» INPUT RECORDS:
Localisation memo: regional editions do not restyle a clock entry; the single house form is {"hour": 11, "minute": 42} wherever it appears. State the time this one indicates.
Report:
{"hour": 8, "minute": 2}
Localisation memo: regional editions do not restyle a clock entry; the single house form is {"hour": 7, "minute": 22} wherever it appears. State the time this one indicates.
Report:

* * *

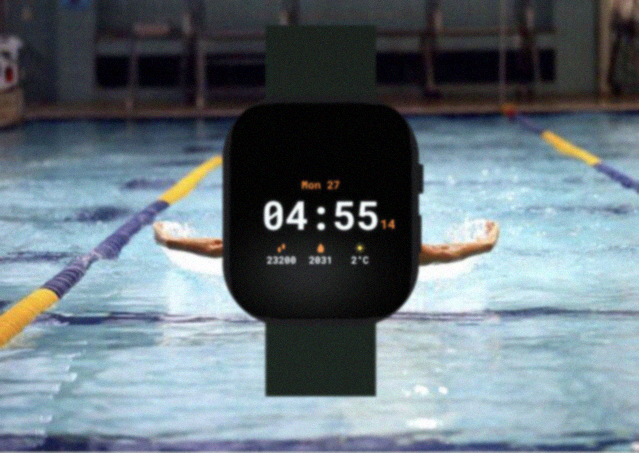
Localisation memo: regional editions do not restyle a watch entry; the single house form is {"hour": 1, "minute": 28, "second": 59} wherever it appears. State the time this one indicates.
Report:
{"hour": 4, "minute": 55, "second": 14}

» PROBLEM TO WORK ON:
Count the lines in the data above that contain the string "second", with uppercase and lowercase treated as different. Reply with that number alone.

» FULL ANSWER:
2